▶ Aim of the exercise: Where the word "protein" shows up in the entries below, please copy the whole line.

Exercise inputs START

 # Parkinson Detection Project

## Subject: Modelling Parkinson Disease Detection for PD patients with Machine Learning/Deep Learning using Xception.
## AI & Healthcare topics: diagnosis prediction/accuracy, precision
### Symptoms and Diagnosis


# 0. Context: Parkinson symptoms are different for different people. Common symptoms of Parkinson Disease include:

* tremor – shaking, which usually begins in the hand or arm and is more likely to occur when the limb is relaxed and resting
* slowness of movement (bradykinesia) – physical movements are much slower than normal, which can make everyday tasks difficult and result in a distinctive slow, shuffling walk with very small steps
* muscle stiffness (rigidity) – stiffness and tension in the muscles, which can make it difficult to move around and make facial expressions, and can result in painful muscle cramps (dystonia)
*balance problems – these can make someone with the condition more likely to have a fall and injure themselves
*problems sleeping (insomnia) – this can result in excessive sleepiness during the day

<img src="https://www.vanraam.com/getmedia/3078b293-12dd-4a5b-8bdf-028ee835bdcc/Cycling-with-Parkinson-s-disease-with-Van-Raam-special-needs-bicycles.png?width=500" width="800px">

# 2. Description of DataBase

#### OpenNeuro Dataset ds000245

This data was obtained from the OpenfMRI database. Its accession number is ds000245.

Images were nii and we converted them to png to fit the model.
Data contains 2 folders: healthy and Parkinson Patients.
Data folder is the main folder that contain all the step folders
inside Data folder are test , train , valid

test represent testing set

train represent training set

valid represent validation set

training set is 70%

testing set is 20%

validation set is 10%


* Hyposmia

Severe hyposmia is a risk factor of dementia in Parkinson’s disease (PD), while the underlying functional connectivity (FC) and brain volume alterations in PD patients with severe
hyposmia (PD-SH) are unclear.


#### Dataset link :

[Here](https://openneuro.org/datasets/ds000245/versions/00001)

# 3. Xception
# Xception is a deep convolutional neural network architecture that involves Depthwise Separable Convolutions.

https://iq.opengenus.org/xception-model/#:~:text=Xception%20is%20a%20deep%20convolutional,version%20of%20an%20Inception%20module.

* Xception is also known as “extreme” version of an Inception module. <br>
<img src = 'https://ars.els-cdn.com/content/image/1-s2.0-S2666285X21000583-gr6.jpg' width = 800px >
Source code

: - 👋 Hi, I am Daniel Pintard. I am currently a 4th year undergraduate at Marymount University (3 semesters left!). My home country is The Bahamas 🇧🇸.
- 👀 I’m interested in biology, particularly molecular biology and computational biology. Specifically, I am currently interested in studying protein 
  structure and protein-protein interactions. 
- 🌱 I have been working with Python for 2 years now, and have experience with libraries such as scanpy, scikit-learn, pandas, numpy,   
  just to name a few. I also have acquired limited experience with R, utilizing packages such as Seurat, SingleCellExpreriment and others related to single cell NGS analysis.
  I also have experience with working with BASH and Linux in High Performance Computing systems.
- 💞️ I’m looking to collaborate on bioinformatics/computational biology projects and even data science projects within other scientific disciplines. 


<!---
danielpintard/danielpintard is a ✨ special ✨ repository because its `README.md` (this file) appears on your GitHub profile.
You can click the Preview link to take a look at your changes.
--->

Exercise inputs END
Exercise inputs START

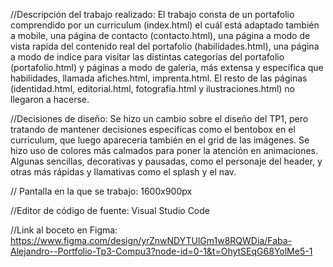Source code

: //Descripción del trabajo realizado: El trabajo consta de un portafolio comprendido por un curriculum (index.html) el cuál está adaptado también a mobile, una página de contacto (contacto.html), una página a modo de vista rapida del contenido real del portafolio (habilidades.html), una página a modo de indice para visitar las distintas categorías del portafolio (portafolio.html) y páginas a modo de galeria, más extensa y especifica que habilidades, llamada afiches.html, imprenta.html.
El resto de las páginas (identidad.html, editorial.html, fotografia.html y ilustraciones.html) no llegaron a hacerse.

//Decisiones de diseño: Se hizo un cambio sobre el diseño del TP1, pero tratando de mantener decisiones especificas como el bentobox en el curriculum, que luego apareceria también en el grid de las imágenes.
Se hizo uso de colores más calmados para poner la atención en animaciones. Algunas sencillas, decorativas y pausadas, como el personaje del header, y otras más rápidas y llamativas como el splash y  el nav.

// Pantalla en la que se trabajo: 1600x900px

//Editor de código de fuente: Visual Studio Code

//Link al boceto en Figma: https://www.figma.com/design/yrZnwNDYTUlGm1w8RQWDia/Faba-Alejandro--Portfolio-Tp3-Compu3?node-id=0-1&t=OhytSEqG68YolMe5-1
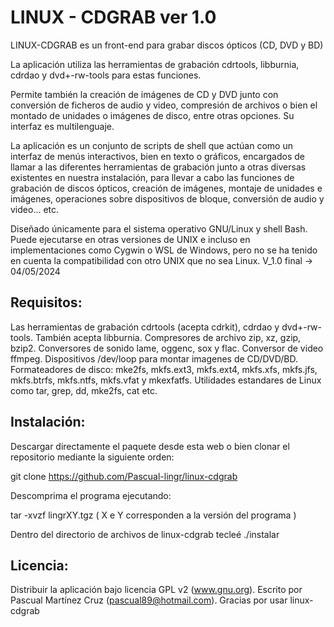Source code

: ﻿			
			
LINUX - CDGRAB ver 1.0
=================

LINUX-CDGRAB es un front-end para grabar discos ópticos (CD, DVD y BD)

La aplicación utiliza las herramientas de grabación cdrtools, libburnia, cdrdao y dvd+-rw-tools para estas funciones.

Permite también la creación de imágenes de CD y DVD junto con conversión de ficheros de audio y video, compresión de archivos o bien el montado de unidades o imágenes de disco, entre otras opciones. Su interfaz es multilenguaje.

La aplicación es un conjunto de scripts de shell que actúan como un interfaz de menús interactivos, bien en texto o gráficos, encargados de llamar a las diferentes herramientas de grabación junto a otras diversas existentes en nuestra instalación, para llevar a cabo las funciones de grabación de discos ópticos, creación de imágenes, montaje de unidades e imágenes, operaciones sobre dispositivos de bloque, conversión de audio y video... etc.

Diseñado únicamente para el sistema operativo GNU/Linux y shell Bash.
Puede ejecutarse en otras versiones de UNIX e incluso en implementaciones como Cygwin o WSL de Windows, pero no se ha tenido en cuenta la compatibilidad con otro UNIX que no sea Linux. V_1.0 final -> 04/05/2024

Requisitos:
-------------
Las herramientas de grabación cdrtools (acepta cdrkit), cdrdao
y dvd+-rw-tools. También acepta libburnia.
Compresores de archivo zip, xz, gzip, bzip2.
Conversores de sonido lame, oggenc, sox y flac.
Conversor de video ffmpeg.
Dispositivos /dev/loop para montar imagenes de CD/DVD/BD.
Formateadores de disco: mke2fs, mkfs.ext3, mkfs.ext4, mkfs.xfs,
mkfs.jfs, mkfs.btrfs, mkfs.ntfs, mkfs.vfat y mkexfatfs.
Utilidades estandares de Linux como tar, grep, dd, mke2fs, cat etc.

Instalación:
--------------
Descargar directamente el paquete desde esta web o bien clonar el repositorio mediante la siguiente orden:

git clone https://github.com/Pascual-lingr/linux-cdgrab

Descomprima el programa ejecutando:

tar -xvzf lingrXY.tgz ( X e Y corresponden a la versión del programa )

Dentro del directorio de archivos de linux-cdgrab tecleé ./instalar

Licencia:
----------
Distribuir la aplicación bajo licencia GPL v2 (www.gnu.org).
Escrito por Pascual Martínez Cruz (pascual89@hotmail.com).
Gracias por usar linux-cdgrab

Exercise inputs END
Exercise inputs START

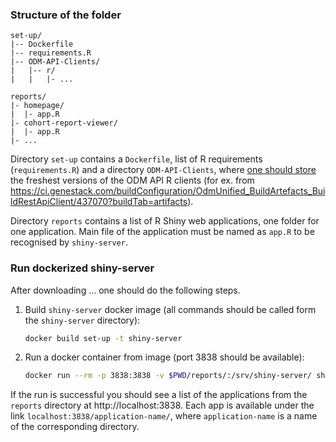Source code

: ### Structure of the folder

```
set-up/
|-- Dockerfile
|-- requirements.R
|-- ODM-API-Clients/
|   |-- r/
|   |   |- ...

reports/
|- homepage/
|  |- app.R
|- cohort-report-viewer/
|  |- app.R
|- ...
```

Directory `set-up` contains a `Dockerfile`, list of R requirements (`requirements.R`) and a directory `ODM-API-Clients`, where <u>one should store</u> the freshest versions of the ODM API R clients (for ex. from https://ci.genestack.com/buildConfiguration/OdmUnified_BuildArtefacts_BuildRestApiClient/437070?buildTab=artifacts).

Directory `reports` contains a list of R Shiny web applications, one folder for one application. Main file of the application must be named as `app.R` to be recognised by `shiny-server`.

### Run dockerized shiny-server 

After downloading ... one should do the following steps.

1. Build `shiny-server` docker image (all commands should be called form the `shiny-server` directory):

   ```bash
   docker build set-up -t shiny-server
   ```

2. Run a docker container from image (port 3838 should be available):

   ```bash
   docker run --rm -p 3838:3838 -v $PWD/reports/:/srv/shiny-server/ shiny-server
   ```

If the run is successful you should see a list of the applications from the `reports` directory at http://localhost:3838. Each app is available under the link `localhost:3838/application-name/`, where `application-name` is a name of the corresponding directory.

Exercise inputs END

▶ Output:
- 👀 I’m interested in biology, particularly molecular biology and computational biology. Specifically, I am currently interested in studying protein 
  structure and protein-protein interactions. 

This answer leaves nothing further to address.